Dataset items
++++++++++
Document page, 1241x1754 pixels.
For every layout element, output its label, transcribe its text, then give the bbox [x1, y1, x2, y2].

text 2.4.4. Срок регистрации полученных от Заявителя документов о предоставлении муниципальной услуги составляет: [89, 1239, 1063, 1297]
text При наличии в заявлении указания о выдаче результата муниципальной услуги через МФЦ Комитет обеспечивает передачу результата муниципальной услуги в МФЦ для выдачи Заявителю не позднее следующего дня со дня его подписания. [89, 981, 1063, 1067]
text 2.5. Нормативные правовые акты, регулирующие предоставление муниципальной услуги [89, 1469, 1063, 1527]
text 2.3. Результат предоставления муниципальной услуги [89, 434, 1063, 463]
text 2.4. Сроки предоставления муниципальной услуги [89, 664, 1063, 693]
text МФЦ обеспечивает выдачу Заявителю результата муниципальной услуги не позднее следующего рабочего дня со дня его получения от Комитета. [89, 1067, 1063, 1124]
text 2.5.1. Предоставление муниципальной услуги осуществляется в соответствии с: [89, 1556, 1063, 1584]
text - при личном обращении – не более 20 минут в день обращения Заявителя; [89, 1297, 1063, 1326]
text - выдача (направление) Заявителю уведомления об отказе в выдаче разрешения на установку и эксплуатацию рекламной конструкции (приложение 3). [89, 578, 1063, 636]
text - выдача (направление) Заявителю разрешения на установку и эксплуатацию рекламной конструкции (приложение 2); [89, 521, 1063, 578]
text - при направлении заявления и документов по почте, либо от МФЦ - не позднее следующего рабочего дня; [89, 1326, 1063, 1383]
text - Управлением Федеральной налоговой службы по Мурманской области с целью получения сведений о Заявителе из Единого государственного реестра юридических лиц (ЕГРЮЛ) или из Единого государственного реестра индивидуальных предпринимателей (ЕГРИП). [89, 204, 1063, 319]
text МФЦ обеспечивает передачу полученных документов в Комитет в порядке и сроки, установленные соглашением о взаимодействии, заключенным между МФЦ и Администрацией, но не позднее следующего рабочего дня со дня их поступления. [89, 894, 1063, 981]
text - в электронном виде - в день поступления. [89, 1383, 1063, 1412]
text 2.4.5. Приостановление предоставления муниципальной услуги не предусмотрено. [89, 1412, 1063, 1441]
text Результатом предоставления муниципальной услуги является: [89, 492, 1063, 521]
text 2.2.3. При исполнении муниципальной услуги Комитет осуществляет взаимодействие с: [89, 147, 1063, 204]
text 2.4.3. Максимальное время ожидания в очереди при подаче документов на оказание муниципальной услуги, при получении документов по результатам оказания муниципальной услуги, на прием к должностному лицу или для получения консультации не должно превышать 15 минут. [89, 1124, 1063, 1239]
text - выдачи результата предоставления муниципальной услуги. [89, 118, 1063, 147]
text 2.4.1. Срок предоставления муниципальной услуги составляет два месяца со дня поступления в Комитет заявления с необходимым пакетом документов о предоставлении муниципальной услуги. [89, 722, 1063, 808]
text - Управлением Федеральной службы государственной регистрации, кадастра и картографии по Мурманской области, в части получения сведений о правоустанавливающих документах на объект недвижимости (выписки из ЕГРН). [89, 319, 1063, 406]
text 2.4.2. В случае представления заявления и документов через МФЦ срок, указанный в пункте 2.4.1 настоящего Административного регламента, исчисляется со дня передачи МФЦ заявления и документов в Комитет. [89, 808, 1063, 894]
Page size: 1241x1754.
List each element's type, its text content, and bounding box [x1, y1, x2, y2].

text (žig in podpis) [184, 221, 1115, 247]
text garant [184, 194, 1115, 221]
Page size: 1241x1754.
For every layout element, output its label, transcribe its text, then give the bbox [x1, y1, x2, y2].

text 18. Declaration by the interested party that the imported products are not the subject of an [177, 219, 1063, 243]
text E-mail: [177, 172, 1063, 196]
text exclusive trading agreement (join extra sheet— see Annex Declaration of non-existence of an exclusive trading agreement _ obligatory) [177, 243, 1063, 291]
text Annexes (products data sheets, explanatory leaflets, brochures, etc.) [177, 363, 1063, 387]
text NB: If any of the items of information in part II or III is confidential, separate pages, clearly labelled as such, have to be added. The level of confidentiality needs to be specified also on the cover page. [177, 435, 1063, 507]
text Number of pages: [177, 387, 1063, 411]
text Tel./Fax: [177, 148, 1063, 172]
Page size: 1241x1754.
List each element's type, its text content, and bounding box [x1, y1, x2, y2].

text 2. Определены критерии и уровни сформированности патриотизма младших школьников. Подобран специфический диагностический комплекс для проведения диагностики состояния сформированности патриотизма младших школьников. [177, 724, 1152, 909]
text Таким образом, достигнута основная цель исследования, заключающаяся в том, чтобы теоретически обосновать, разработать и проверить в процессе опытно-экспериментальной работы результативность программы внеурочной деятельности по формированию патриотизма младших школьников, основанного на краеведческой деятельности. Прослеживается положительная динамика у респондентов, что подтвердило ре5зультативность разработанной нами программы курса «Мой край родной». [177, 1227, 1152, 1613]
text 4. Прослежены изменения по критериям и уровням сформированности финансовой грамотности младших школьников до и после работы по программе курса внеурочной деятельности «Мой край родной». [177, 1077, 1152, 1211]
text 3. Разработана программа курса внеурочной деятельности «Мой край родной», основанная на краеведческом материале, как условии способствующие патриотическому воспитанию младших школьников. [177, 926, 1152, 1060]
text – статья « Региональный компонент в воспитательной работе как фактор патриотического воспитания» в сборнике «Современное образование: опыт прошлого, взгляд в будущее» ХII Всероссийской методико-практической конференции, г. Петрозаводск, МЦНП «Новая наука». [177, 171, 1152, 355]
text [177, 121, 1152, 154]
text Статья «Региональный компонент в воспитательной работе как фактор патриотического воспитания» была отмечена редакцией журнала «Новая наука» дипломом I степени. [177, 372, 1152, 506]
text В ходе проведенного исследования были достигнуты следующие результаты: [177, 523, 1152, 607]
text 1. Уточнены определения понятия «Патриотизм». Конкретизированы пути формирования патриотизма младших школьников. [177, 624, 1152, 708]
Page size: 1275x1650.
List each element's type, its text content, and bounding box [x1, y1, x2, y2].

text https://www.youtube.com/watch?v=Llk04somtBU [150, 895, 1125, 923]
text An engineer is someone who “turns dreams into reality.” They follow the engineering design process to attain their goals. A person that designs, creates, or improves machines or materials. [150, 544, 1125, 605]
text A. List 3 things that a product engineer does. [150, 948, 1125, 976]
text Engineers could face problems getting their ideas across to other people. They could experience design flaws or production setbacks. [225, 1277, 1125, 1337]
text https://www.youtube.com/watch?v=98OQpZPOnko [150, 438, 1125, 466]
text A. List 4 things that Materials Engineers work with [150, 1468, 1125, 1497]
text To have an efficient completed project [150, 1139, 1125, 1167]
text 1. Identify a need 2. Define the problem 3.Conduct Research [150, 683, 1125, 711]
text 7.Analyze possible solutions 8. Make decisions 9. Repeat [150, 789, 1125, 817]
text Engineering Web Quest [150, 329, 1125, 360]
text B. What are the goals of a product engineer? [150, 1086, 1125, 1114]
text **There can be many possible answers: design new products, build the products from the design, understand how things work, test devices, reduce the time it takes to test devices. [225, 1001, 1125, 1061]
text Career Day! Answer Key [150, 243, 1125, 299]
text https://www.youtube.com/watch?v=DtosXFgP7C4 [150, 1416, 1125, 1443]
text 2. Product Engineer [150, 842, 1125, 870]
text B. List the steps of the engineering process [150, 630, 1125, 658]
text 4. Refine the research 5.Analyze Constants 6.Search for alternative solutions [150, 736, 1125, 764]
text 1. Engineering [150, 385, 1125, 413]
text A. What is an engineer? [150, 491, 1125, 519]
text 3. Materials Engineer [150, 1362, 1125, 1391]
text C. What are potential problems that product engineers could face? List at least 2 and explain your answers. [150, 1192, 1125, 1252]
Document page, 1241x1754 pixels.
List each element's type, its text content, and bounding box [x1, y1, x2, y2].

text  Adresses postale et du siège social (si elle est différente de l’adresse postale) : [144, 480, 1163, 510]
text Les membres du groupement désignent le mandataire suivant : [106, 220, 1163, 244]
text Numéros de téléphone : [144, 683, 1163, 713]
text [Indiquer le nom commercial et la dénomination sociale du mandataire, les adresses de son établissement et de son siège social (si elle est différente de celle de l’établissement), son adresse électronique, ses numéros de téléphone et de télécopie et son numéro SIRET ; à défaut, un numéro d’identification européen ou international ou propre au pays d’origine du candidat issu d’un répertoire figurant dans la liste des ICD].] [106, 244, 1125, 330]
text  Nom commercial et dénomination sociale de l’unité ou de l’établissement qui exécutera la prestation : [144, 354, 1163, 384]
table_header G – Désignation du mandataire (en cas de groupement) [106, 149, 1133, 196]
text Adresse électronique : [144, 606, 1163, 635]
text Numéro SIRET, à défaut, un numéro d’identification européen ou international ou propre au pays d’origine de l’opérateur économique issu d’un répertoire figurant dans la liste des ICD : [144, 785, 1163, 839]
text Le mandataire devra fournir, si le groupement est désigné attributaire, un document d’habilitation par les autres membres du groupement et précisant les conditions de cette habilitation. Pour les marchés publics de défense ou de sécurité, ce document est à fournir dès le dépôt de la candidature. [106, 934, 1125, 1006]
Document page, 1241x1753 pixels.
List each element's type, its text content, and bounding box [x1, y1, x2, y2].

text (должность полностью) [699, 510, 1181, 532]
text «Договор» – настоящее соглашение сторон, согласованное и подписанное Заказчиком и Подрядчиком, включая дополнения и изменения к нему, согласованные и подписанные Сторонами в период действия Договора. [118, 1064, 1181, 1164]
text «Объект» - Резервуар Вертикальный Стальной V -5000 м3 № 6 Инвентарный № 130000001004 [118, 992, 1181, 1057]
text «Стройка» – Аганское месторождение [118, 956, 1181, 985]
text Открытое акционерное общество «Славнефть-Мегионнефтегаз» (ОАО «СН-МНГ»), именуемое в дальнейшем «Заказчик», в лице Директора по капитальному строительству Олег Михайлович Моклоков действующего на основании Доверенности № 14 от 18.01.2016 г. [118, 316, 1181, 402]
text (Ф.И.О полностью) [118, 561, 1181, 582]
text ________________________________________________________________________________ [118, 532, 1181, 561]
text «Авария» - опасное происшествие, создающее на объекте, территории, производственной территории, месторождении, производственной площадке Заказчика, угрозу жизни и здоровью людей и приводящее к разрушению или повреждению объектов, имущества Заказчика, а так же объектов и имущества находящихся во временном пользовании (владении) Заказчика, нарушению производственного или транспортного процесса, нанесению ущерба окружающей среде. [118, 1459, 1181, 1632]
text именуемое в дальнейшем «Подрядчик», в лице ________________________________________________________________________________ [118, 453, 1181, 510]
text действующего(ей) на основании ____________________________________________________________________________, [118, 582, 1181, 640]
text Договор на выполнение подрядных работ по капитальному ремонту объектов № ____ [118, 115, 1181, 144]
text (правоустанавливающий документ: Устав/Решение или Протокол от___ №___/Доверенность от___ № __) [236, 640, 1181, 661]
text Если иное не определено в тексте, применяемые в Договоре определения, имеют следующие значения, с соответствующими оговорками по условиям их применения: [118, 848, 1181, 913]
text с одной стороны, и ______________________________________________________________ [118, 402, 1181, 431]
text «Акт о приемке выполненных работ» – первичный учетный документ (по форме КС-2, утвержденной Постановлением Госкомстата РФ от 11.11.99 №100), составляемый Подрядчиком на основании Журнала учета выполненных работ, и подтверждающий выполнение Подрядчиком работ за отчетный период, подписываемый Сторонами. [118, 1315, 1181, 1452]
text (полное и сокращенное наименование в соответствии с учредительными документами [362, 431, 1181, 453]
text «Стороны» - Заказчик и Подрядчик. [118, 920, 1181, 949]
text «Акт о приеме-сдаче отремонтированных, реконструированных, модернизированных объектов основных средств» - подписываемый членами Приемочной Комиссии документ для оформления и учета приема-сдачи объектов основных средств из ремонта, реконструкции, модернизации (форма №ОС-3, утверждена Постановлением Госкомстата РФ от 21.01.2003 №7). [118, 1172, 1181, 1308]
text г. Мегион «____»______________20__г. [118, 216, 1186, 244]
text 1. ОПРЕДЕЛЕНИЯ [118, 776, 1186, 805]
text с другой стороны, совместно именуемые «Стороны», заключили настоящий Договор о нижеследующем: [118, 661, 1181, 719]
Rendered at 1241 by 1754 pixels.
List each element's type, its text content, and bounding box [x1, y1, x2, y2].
++++++++++
What lines in the entries above hold "компонент"? Copy every one.

• **Reply to the exercise**
text – статья « Региональный компонент в воспитательной работе как фактор патриотического воспитания» в сборнике «Современное образование: опыт прошлого, взгляд в будущее» ХII Всероссийской методико-практической конференции, г. Петрозаводск, МЦНП «Новая наука». [177, 171, 1152, 355]
text Статья «Региональный компонент в воспитательной работе как фактор патриотического воспитания» была отмечена редакцией журнала «Новая наука» дипломом I степени. [177, 372, 1152, 506]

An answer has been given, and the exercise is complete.